El
año pasado, por estas fechas, andábamos discutiendo los maestros sobre
estándares de aprendizaje que a mí, particularmente, me traían por la calle de
la amargura. Este septiembre que nos ocupa, tan cogido con alfileres, nos tiene
embotados con las medidas de seguridad que tenemos que adoptar para procurar
mantener el bicho a raya, contemplando todos los escenarios posibles que puedan
presentarse a medida que transcurran los días.
Los
colegios van a parecer campos de concentración. Nunca imaginé tener que
zonificar el patio de recreo, cuadricularlo con un centenar de vallas, para
evitar que los niños de una clase “burbuja” se mezclen con los de otra, aunque
sean sus amigos de toda la vida.

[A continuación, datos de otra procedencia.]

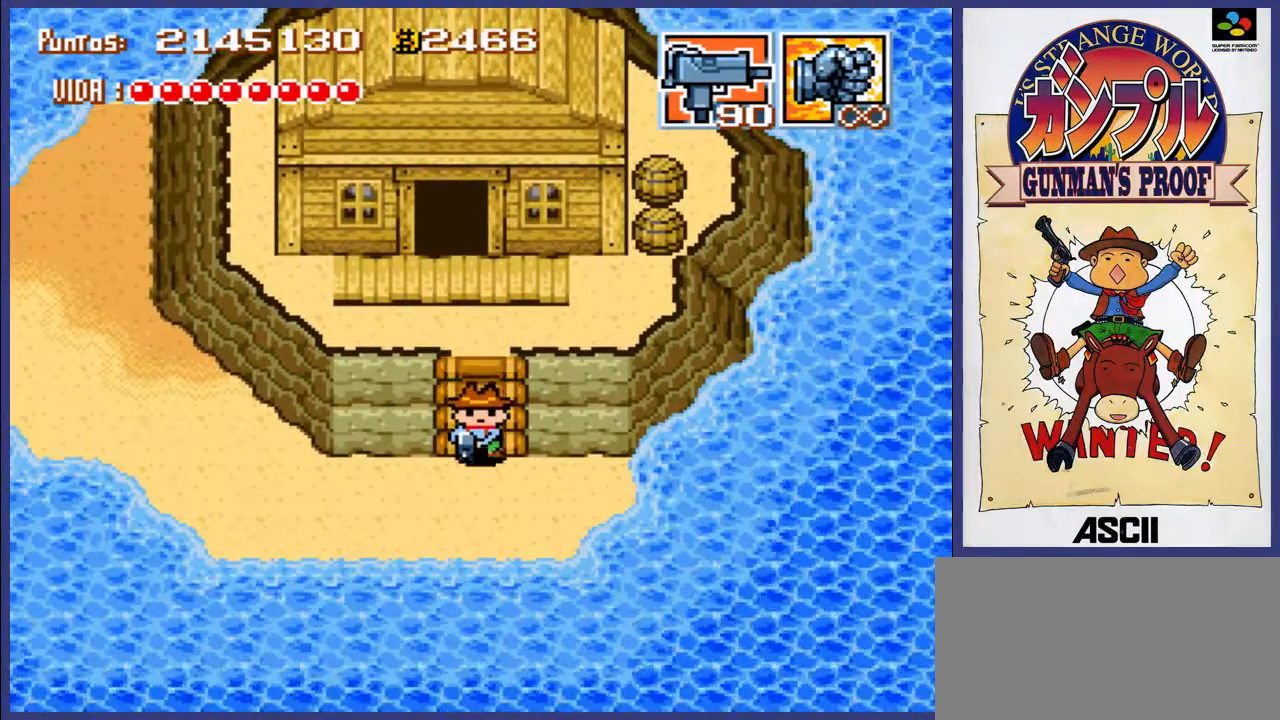
{"buttons": ["Y", "DPAD_LEFT"], "events": [[300, "DPAD_DOWN", "up"], [300, "DPAD_LEFT", "down"], [500, "Y", "down"]]}
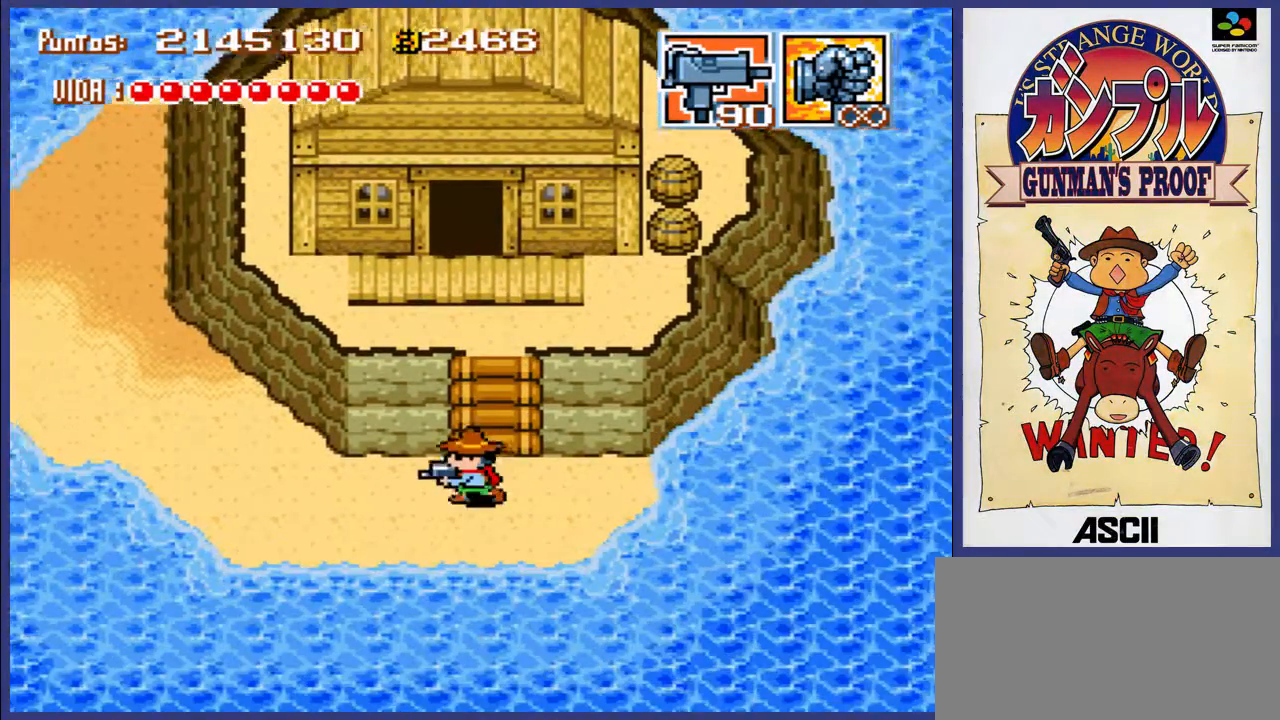
{"buttons": [], "events": [[33, "DPAD_LEFT", "up"], [100, "Y", "up"], [167, "Y", "down"], [233, "Y", "up"], [300, "Y", "down"], [367, "Y", "up"], [433, "Y", "down"], [500, "Y", "up"]]}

Nunca imaginé un recreo sin pelotas con las
que jugar. Nunca imaginé un patio lleno de niños enjaulados y con bozal, que no
pueden jugar ni siquiera al “pilla-pilla”. Nunca imaginé que la capilla del
colegio, lugar de recogimiento y oración, hiciera las veces de puerta de
entrada adicional, ni que las filas serpentearan por su interior para
distribuir a los alumnos desde allí a las aulas. Nunca imaginé sentirme como
soldado raso en una guerra en la que me estoy jugando la vida, como todos mis
compañeros.
Han
cambiado las prioridades: ya no es lo más importante que nuestros alumnos
progresen personal y académicamente, sino tenerlos recogidos en los colegios
–salvaguardando todo lo posible su salud- para que sus padres puedan acudir a
sus puestos de trabajo y así sacar adelante la economía de una España devastada
por esta indeseable pandemia. Algunos de esos padres son sanitarios, pieza
clave en la situación actual.
Cuando
nos confinaron, pocos conocíamos casos de Covid-19 en nuestro entorno pero, a
estas alturas de la película, más de uno hemos visto sufrir las consecuencias de
esta imprevisible enfermedad en algún familiar, amigo, compañero, conocido,
incluso en primera persona.
Hemos
habilitado en el centro un espacio reservado a los casos sospechosos o
confirmados que vayan apareciendo, y se nos ha instruido a los docentes sobre
los protocolos de actuación a llevar a cabo, llegado el momento.
Voy
a proponer destinar un rincón, si es que aún queda algún metro cuadrado
disponible en todo el edificio, para que los profesores nos escondamos en él
para llorar a moco tendido, cuando ya no podamos más. Estoy convencida de que
vamos a necesitarlo, si queremos evitar que nuestros niños nos vean flaquear.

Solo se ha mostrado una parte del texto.